St. Martinville won’t criminalize fashion

Ken Grissom

St. Martinville — With some prompting from citizens in the audience, the City Council Monday night agreed to take a more wholistic approach to the spectacle of “slabbing” — sagging pants — than neighboring cities like New Iberia and Breaux Bridge.

Exhorted by resident Lisa Lee Gardner to “consider adopting a campaign instead of an ordinance,” councilmen embraced the idea of working with the city’s merchants and civic clubs to persuade and even shame young males into hiking up their pants rather than write them up for it.

Monday’s council meeting was also a public hearing for a proposed ordinance that would impose criminal penalties on persons who deliberately expose their underwear or normally covered body parts in public.

Already off the table were monetary fines and the concept, a feature of Breaux Bridge’s anti-sagging ordinance, of sticking parents and guardians with penalties for their charges’ fashion faux pas. But despite serous misgivings on the part of Mayor Thomas Nelson, the St.

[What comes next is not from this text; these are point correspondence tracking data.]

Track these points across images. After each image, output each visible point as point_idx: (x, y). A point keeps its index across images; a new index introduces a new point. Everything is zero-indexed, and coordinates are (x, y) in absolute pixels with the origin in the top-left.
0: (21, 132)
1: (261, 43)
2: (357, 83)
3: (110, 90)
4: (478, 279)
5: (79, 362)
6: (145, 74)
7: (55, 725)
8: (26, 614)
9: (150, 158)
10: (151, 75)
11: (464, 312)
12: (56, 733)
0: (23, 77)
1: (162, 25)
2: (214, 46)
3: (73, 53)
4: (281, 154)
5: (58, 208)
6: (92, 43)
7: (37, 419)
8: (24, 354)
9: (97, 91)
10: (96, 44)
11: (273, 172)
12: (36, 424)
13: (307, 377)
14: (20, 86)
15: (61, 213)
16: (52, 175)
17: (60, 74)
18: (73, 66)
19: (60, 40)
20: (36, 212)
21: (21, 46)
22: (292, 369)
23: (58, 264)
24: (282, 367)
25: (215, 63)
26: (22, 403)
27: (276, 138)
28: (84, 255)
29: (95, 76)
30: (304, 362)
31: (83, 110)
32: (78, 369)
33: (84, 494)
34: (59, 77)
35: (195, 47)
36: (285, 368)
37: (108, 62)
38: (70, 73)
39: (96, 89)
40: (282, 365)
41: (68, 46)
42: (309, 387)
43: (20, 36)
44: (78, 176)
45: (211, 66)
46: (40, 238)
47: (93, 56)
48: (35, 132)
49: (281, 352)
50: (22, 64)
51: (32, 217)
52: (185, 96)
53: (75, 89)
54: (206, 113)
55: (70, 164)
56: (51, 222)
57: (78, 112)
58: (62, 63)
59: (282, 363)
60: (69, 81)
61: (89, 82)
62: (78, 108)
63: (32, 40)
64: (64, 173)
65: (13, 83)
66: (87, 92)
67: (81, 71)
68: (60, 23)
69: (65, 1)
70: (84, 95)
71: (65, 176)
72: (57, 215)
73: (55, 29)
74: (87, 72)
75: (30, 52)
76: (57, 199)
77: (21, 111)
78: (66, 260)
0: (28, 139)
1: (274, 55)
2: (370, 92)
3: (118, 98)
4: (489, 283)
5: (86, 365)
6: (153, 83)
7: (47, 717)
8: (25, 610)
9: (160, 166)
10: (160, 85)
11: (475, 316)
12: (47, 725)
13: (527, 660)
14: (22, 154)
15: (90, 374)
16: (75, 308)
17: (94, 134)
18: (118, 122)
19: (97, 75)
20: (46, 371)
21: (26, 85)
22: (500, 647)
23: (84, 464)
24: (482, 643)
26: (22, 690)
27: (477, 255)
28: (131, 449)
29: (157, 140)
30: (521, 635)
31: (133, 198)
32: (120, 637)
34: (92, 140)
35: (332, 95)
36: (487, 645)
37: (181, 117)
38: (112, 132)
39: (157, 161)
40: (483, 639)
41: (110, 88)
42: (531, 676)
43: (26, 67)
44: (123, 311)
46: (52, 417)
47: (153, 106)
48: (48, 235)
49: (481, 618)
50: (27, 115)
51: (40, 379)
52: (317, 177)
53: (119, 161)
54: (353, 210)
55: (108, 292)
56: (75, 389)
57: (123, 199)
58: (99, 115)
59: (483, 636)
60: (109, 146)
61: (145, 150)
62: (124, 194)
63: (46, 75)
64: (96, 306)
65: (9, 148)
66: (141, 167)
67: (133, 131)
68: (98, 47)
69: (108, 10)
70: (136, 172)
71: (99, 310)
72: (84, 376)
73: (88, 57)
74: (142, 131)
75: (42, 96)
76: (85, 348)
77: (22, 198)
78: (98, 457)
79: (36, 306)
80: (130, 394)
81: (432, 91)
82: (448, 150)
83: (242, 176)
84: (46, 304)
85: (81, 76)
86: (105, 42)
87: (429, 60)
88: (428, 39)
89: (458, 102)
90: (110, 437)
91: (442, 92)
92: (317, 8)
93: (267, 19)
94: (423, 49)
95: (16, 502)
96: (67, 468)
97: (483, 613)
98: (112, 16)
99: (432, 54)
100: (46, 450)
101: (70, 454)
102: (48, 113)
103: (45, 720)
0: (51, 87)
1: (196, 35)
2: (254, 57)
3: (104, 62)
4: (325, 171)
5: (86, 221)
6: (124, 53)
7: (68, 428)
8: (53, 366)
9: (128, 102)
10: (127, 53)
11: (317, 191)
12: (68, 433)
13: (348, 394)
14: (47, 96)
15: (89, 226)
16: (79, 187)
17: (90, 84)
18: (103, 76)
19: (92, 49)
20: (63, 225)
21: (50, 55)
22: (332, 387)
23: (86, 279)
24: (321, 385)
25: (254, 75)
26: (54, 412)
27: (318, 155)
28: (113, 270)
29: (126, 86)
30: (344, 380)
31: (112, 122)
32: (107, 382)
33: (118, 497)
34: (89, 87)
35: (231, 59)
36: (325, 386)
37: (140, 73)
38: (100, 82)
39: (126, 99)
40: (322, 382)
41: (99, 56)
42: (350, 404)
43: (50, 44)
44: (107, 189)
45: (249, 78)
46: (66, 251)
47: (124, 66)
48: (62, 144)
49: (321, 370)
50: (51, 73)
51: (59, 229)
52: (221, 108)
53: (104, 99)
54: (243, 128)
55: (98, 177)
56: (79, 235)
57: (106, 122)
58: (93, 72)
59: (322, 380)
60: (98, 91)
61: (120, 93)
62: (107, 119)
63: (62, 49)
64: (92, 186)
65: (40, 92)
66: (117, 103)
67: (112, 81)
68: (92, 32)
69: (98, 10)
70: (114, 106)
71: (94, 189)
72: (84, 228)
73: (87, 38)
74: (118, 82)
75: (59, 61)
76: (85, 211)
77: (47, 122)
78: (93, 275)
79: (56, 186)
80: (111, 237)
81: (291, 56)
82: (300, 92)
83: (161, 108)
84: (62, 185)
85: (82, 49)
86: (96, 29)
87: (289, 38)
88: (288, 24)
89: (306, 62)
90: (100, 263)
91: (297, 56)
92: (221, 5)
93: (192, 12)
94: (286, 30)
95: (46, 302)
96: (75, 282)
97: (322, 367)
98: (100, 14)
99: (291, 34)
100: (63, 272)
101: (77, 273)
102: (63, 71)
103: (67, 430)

Martinville City Council was considering giving low-riders ticketed by police community service.

“Are we really so out of touch with our young people that we have to send armed law enforcement officers to tell them what we expect of them in the way they dress?” Gardner demanded.

She suggested instead an education campaign asking merchants to post signs, an example of which she furnished, adding sagging pants to the familiar litany of intolerable attire — no shirt, no shoes, no service.

Councilmen also agreed to ask organizations like the New Comers, Knights of Peter Claver and the Chamber of Commerce to take up the cause.

“We don’t need more laws, we need people of morality and principals,” said Councilman Dennis Paul Williams.